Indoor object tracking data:

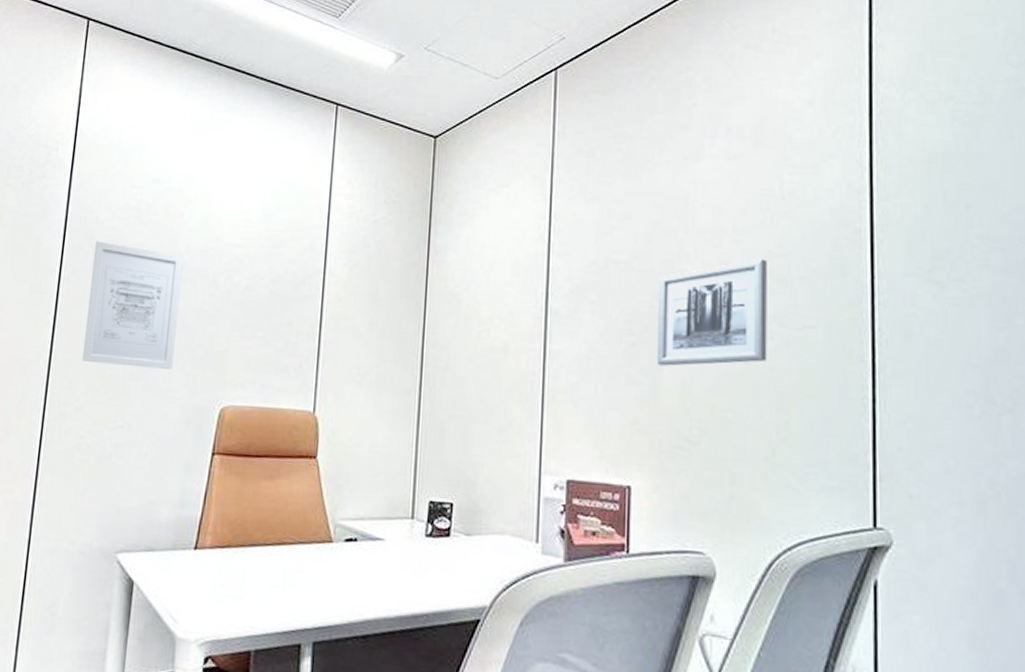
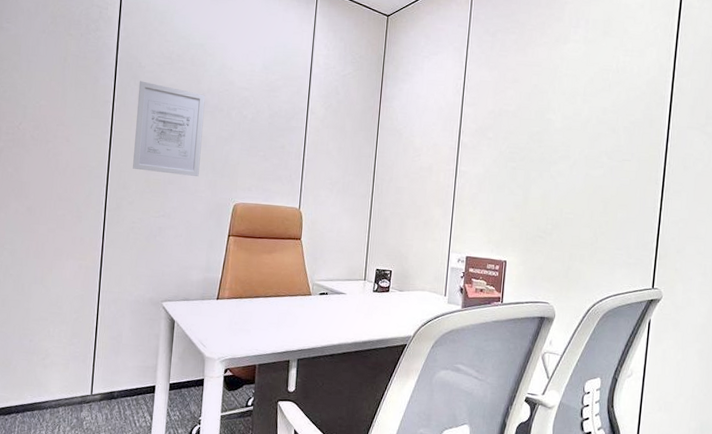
wall art: present [657,259,767,366] -> none [529,113,604,184]

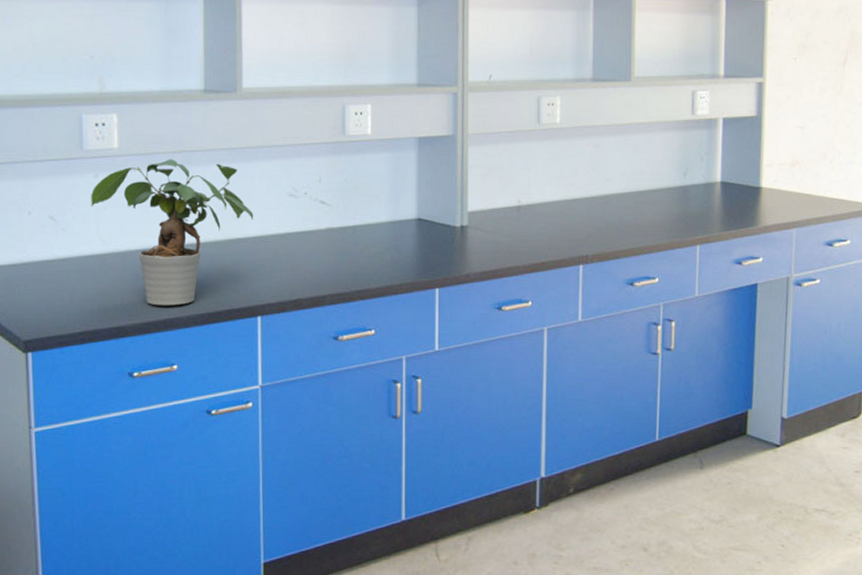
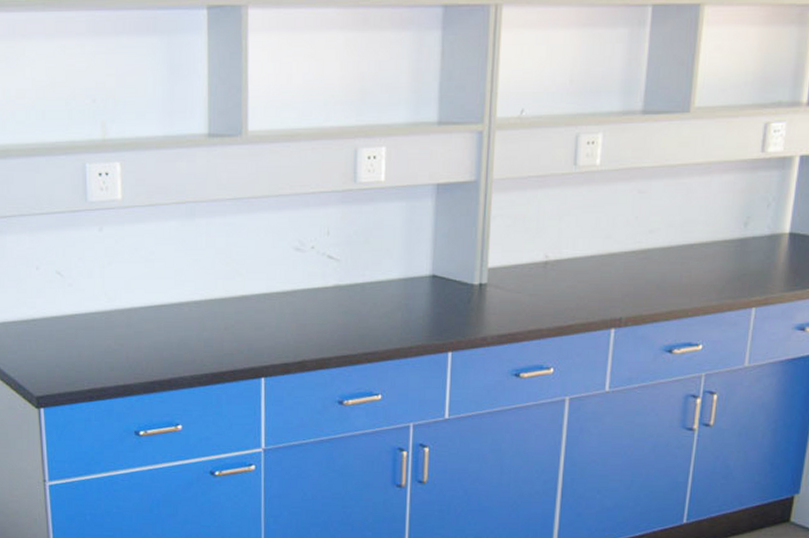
potted plant: present [91,159,254,306] -> none [96,211,259,365]

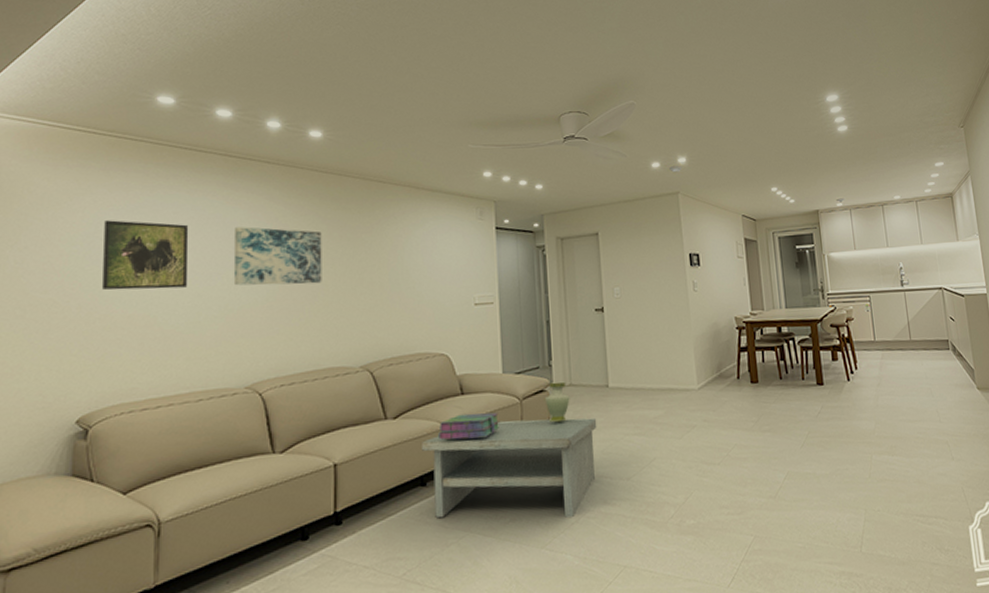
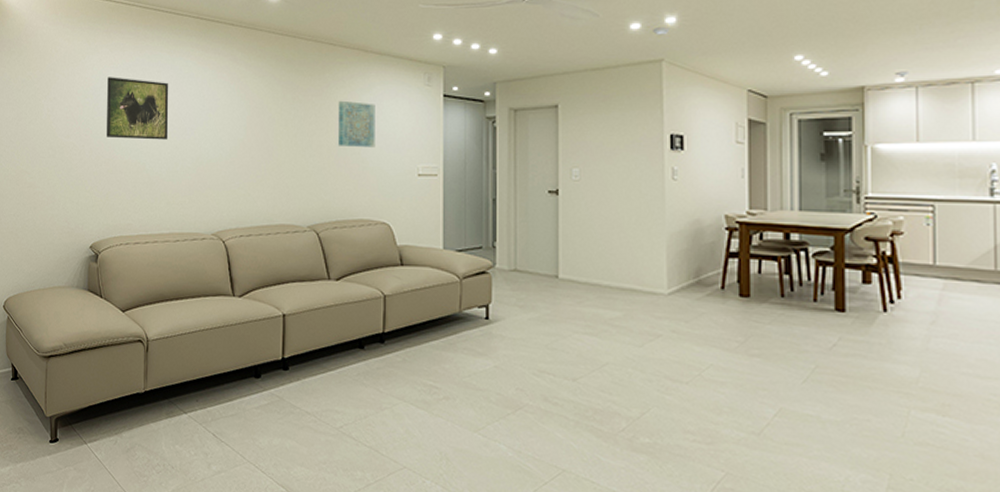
wall art: present [233,227,322,286] -> none [203,86,277,143]
wall art: none [389,236,430,282] -> present [337,100,375,148]
coffee table: present [422,417,597,518] -> none [361,297,542,407]
stack of books: present [438,412,500,440] -> none [377,285,439,311]
vase: present [544,381,570,422] -> none [486,265,514,307]

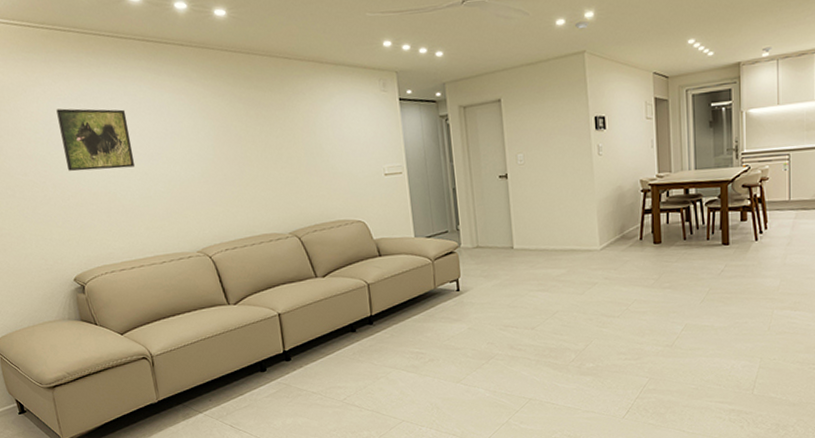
wall art: present [337,100,375,148] -> none [301,112,342,156]

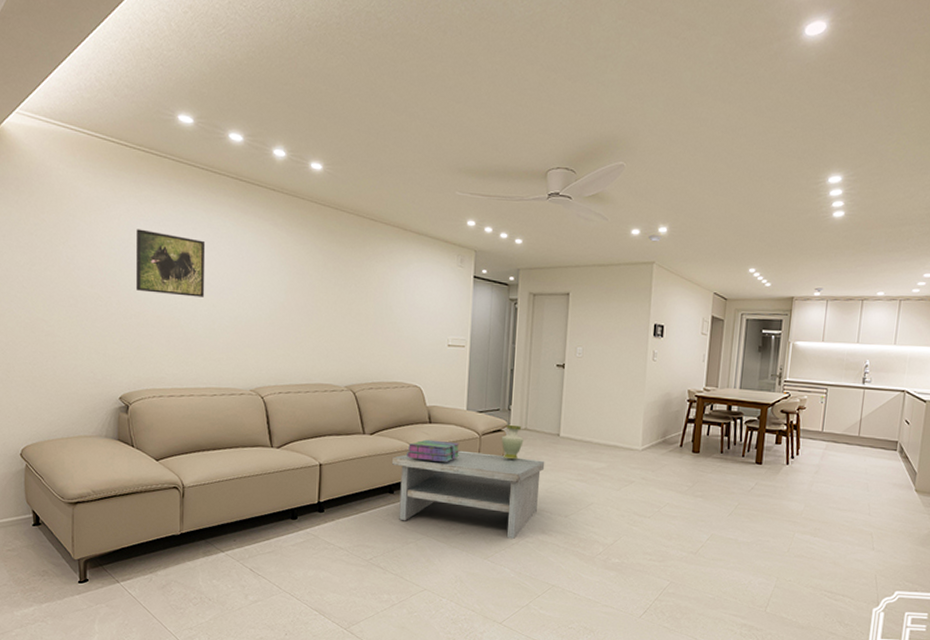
coffee table: none [349,276,503,359] -> present [392,450,545,539]
stack of books: none [362,271,415,295] -> present [407,439,461,462]
vase: none [454,244,478,280] -> present [501,424,524,459]

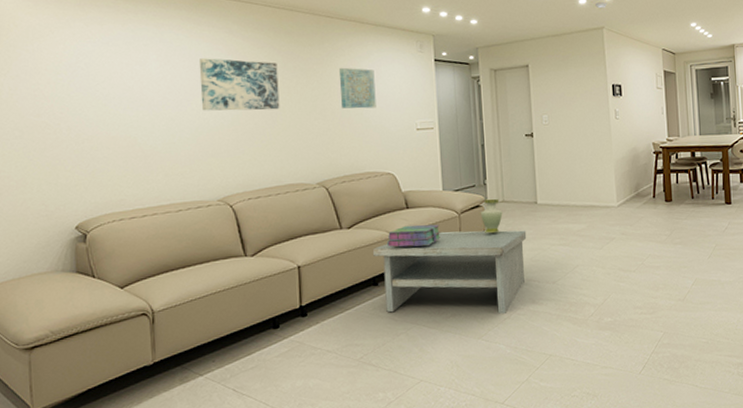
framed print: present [136,229,206,297] -> none [84,51,162,115]
wall art: none [242,248,318,309] -> present [198,58,280,111]
wall art: none [375,273,412,319] -> present [338,67,376,109]

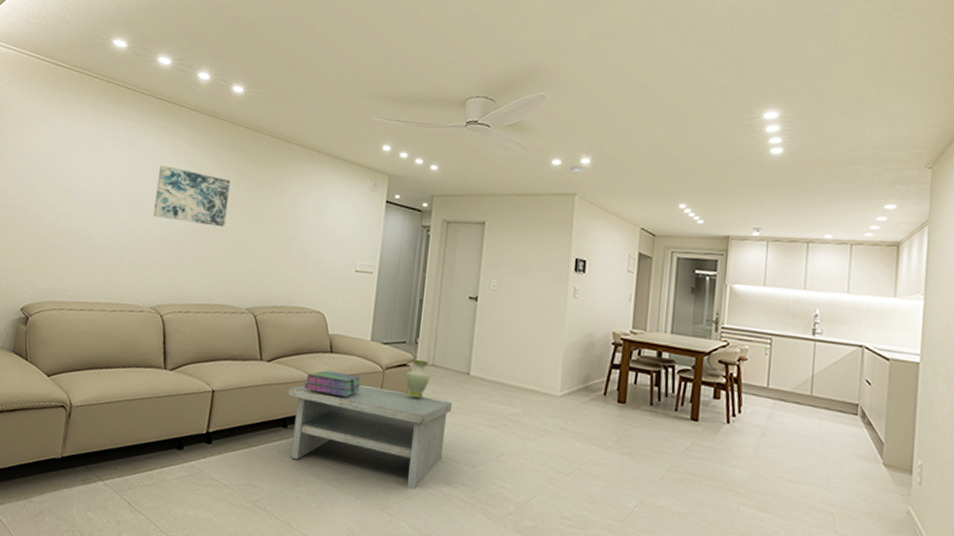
wall art: present [338,67,376,109] -> none [283,194,323,242]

--- Work to be completed ---
Your task is to count the lines of the records that contain "vase". Answer with only that number.

--- Result below ---
2